Efforts at organizing in the 1930s died down after furious opposition by the cotton mill owners, Herring recalls.

Citing this Excerpt

Oral History Interview with Harriet Herring, February 5, 1976. Interview G-0027. Southern Oral History Program Collection (#4007) in the Southern Oral History Program Collection, Southern Historical Collection, Wilson Library, University of North Carolina at Chapel Hill.

Full Text of the Excerpt

MARY FREDERICKSON:
What about organized labor? Did anyone in organized labor respond to it?
HARRIET HERRING:
I can't remember that any did. And I didn't see any because, you see, after that flurry of organization in the thirties, when the killing at whatever this other town is that I can't remember and the man dying in the jury box when this spectre came in, it died down for quite a while. Then when it came back it was on a little more solid ground. As far as that's concerned, Marshall Field mills (they still belonged to Marshall Field then), they opposed the union as hard as they could.

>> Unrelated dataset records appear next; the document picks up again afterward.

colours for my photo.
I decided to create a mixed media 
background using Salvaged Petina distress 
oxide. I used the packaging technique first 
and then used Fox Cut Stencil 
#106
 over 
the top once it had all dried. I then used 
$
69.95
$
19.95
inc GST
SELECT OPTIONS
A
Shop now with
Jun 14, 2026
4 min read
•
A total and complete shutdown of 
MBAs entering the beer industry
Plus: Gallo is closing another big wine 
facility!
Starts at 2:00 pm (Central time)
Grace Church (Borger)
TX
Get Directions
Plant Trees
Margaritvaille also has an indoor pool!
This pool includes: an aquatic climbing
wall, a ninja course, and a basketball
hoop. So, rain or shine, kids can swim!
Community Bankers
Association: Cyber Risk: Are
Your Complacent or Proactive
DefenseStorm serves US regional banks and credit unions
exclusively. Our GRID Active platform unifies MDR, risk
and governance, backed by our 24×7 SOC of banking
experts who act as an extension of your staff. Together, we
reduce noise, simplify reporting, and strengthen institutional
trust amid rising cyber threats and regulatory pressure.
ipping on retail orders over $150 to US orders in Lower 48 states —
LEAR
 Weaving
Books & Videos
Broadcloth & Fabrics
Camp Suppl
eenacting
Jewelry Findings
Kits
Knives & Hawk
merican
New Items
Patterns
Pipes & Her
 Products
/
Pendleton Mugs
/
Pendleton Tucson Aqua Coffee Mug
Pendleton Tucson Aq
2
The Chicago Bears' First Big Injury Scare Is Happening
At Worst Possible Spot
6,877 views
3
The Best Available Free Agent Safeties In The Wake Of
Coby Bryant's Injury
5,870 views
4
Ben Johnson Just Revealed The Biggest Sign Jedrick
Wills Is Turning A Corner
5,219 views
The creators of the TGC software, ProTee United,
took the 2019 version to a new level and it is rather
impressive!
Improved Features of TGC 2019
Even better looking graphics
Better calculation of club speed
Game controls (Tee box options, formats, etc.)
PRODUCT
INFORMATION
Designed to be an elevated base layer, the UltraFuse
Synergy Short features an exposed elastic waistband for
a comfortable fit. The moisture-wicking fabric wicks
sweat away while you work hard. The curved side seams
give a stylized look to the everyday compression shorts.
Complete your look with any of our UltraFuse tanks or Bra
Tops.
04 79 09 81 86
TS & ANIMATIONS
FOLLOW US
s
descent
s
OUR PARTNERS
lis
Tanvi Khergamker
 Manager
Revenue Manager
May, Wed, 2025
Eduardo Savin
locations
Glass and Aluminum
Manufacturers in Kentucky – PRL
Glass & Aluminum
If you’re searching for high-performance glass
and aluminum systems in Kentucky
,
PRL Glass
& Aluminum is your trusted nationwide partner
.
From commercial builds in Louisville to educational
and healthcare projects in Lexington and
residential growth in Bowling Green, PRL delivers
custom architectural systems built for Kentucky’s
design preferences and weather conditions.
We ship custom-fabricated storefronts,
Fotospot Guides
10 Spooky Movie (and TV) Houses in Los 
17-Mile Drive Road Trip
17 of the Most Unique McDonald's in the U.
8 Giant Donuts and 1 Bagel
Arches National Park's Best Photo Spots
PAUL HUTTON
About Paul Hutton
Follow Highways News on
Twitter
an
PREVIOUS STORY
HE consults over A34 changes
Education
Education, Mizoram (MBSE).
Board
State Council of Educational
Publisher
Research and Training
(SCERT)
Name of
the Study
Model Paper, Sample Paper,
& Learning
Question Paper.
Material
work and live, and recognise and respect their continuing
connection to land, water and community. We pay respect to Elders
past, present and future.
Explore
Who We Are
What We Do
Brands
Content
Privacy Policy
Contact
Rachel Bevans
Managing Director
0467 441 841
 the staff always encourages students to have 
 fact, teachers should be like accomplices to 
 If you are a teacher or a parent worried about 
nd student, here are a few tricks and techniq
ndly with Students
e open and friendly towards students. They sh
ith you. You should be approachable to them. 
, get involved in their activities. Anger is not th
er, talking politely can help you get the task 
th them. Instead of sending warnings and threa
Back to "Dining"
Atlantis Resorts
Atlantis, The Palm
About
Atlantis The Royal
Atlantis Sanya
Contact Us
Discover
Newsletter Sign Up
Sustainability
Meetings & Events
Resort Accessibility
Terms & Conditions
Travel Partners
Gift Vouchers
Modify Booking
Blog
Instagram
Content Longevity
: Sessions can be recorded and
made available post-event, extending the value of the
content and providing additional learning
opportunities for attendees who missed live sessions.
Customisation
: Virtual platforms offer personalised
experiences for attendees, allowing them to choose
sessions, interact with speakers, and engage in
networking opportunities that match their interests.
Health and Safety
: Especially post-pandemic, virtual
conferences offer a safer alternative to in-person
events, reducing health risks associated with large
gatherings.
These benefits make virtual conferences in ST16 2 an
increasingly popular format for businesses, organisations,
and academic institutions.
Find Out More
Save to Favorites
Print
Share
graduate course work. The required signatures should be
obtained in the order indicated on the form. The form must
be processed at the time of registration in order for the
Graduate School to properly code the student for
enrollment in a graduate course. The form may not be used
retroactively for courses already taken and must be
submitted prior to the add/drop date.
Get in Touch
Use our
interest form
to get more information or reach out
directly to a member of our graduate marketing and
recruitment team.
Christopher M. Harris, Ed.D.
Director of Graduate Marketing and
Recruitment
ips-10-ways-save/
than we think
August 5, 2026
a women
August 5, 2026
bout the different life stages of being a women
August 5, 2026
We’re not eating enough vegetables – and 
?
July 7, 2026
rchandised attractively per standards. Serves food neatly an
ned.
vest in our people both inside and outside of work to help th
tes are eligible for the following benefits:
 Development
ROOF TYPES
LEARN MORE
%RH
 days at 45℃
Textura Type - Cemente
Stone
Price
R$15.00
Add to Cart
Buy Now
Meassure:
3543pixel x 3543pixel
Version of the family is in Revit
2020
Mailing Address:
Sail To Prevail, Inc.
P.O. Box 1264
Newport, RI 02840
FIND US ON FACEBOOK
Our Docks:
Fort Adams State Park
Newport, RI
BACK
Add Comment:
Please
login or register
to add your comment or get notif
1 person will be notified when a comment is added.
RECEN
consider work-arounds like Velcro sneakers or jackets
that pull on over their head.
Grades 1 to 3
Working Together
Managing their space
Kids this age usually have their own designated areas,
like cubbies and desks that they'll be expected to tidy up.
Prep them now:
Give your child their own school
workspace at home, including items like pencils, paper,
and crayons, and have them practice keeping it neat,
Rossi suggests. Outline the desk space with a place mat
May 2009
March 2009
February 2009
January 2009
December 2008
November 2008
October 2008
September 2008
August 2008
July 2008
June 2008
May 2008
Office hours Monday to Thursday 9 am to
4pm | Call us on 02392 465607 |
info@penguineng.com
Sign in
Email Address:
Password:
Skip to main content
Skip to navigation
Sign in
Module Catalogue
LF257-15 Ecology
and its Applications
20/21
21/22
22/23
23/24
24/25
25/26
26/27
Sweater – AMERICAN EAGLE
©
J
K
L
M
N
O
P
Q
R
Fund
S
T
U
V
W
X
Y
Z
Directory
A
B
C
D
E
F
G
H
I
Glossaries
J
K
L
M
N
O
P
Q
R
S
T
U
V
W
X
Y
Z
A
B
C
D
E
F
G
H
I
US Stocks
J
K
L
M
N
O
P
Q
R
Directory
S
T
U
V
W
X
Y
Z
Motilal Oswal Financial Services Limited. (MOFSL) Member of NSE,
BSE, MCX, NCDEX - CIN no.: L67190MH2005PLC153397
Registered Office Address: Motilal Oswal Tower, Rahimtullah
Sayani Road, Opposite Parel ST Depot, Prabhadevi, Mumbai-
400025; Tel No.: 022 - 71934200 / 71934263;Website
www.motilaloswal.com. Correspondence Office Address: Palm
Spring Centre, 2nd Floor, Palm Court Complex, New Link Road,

As a matter of fact they had some sort of a hearing up there. I like a nut was always going wherever anything was happening about the mills, you know, and I pulled up there as hard as I could. I can't remember his name, one of the main people from the Labor Department was there and was going to testify. And they put him on the stand, and it took him all morning to tell all the different things he'd done. And then they began asking him about unionization, you see: they were trying again to unionize, and getting some opposition. He began telling about that.